Im indischen Dorf Tulsi hat YouTube eine soziale und wirtschaftliche Revolution ausgelöst. Mit über 1.000 Content-Erstellern auf 4.000 Einwohnern hat sich Tulsi als Indiens „YouTube-Dorf“ etabliert. Hier haben soziale Medien nicht nur Existenzen verändert, sondern auch neue Chancen für Frauen und junge Kreative geschaffen.
Ein ganz normales Dorf – mit außergewöhnlicher Reichweite
Tulsi, gelegen im Bundesstaat Chhattisgarh, wirkt auf den ersten Blick wie jedes andere indische Dorf: einfache Häuser, unbefestigte Straßen und große Banyan-Bäume als Treffpunkte. Doch was Tulsi besonders macht, ist die Tatsache, dass fast jeder Dorfbewohner schon einmal in einem YouTube-Video aufgetreten ist.
Der finanzielle Erfolg durch YouTube hat das Dorf verändert. Lokale YouTuber verdienen gutes Geld, und Gespräche drehen sich nicht mehr nur um Landwirtschaft, sondern auch um Technologie und Online-Marketing.
Der Anfang: Von Hobbyfilmern zu Internetstars
Die Erfolgsgeschichte begann 2018, als Jai Varma und Gyanendra Shukla ihren YouTube-Kanal „Being Chhattisgarhiya“ starteten. Ihr drittes Video – eine humorvolle, aber gesellschaftskritische Szene über Valentinstags-Belästigungen durch eine radikale Hindu-Gruppe – ging viral. Innerhalb weniger Monate hatten sie zehntausende Abonnenten, heute sind es über 125.000 mit 260 Millionen Gesamtaufrufen.
Als ihre monatlichen Einnahmen 30.000 Rupien (ca. 346 Dollar) erreichten, gaben sie ihre Jobs auf und konzentrierten sich voll auf YouTube. Sie begannen, andere Dorfbewohner in Schnitttechniken und Drehbuchschreiben zu schulen – und schon bald folgten zahlreiche Nachahmer.
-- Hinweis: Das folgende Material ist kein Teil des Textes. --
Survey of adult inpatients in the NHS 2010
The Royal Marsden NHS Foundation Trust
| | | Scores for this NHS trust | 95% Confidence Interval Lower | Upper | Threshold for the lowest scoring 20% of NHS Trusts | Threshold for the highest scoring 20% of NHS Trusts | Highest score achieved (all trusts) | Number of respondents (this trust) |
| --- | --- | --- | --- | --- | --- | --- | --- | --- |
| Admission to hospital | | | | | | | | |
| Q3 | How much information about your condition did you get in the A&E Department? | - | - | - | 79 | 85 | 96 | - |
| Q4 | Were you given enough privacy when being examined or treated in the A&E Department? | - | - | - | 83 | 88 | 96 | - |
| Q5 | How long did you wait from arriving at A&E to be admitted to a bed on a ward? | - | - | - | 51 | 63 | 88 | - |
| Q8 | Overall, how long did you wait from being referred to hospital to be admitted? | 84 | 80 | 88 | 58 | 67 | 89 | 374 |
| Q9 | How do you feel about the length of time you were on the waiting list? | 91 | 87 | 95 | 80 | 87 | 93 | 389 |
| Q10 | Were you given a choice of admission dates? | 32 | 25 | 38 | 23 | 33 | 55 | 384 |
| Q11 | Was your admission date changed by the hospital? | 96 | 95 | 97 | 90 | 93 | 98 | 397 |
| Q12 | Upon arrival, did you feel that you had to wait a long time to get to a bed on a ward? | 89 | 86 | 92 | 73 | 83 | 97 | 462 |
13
Vom Dorfbildschirm zur Kinoleinwand
Der YouTube-Boom erregte schnell die Aufmerksamkeit der lokalen Behörden. 2023 finanzierte die Regierung ein modernes Studio in Tulsi, um die digitalen Talente weiter zu fördern. Das Projekt zahlte sich aus: Hunderte Jugendliche haben nun eine neue Einkommensquelle, einige schafften sogar den Sprung in die Filmindustrie.
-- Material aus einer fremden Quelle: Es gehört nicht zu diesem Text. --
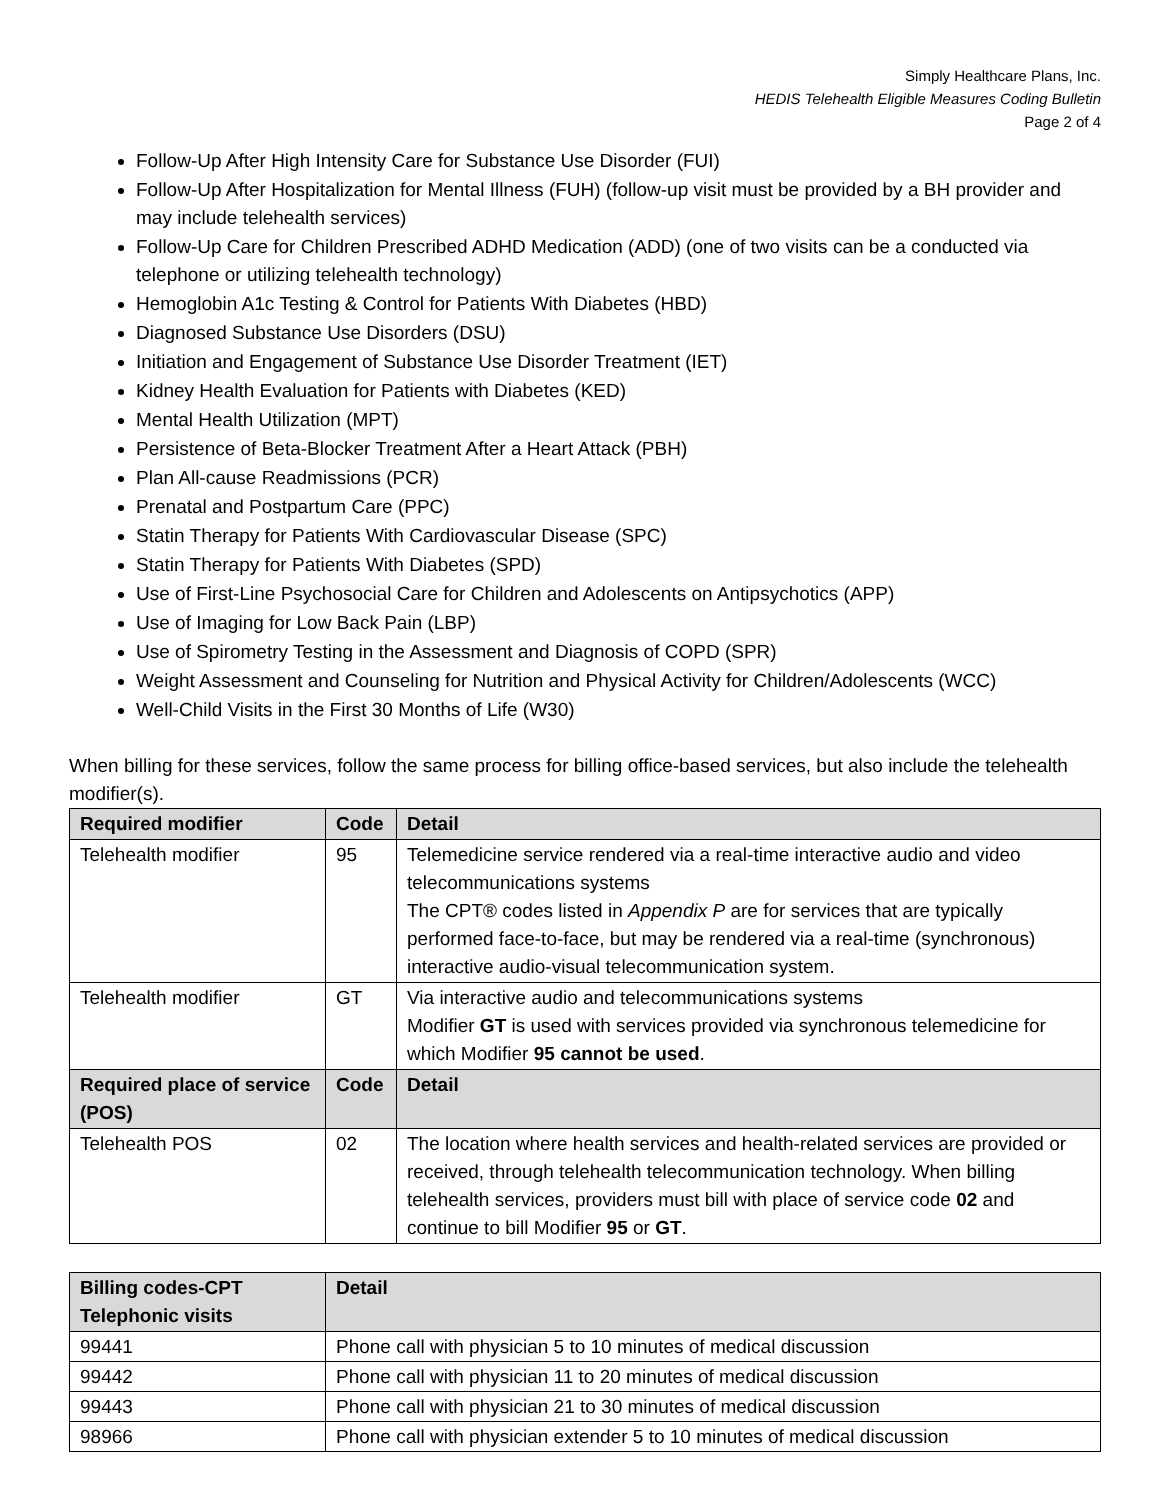Simply Healthcare Plans, Inc.
HEDIS Telehealth Eligible Measures Coding Bulletin
Page 2 of 4
Follow-Up After High Intensity Care for Substance Use Disorder (FUI)
Follow-Up After Hospitalization for Mental Illness (FUH) (follow-up visit must be provided by a BH provider and may include telehealth services)
Follow-Up Care for Children Prescribed ADHD Medication (ADD) (one of two visits can be a conducted via telephone or utilizing telehealth technology)
Hemoglobin A1c Testing & Control for Patients With Diabetes (HBD)
Diagnosed Substance Use Disorders (DSU)
Initiation and Engagement of Substance Use Disorder Treatment (IET)
Kidney Health Evaluation for Patients with Diabetes (KED)
Mental Health Utilization (MPT)
Persistence of Beta-Blocker Treatment After a Heart Attack (PBH)
Plan All-cause Readmissions (PCR)
Prenatal and Postpartum Care (PPC)
Statin Therapy for Patients With Cardiovascular Disease (SPC)
Statin Therapy for Patients With Diabetes (SPD)
Use of First-Line Psychosocial Care for Children and Adolescents on Antipsychotics (APP)
Use of Imaging for Low Back Pain (LBP)
Use of Spirometry Testing in the Assessment and Diagnosis of COPD (SPR)
Weight Assessment and Counseling for Nutrition and Physical Activity for Children/Adolescents (WCC)
Well-Child Visits in the First 30 Months of Life (W30)
When billing for these services, follow the same process for billing office-based services, but also include the telehealth modifier(s).
| Required modifier | Code | Detail |
| --- | --- | --- |
| Telehealth modifier | 95 | Telemedicine service rendered via a real-time interactive audio and video telecommunications systems The CPT® codes listed in Appendix P are for services that are typically performed face-to-face, but may be rendered via a real-time (synchronous) interactive audio-visual telecommunication system. |
| Telehealth modifier | GT | Via interactive audio and telecommunications systems Modifier GT is used with services provided via synchronous telemedicine for which Modifier 95 cannot be used . |
| Required place of service (POS) | Code | Detail |
| Telehealth POS | 02 | The location where health services and health-related services are provided or received, through telehealth telecommunication technology. When billing telehealth services, providers must bill with place of service code 02 and continue to bill Modifier 95 or GT . |
| Billing codes-CPT Telephonic visits | Detail |
| --- | --- |
| 99441 | Phone call with physician 5 to 10 minutes of medical discussion |
| 99442 | Phone call with physician 11 to 20 minutes of medical discussion |
| 99443 | Phone call with physician 21 to 30 minutes of medical discussion |
| 98966 | Phone call with physician extender 5 to 10 minutes of medical discussion |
Ein herausragendes Beispiel ist Pinky Sahoo, die dank ihrer viralen Tanzvideos eine Rolle in einem lokalen Film erhielt. Heute hat sie bereits in sieben Filmen mitgespielt. Aditya Bhagel, einst Student, wurde durch YouTube zum Drehbuchautor und arbeitet nun an einer Big-Budget-Produktion namens „Kharun Paar“.
YouTube als Motor für Gleichberechtigung
Die Plattform hat nicht nur Karrieren gestartet, sondern auch sozialen Wandel angestoßen. Draupadi Vaishnu, die ehemalige Dorfvorsteherin, setzt sich über YouTube für Frauenrechte ein. „Diese Videos helfen, alte Denkmuster aufzubrechen“, sagt sie.
Immer mehr Frauen in Tulsi betreiben heute eigene YouTube-Kanäle – eine Entwicklung, die in ländlichen Regionen Indiens vor der Pandemie undenkbar gewesen wäre. Die 56-jährige Ramkali Varma, eine Hausfrau, ist heute eine gefragte Schauspielerin für soziale Themenvideos, etwa über Frauenbildung und Gleichberechtigung.
Von Rap bis Roggenbrot – Tulsis Kreativität kennt keine Grenzen
Auch in der Musikszene sorgt Tulsi für frischen Wind. Rajesh Diwar, ein aufstrebender Rapper, will mit seinem Kanal „Lethwa Raja“ die Hip-Hop-Kultur in seiner Muttersprache revolutionieren.
Parallel dazu boomt der Online-Handel, angekurbelt durch YouTube-Reichweiten. Einige YouTuber verkaufen inzwischen hausgemachte Gewürze, Haaröl und Survival-Kits über ihre Kanäle.
Fazit: Ein Dorf als digitales Vorbild
Was in Tulsi passiert, zeigt die transformative Kraft von YouTube. Hier ist die Plattform nicht nur Unterhaltung, sondern eine wirtschaftliche, soziale und kulturelle Erfolgsgeschichte. Von Hausfrauen zu Schauspielerinnen, von Studenten zu Drehbuchautoren – Tulsi beweist, dass das digitale Zeitalter selbst die abgelegensten Orte erreichen kann.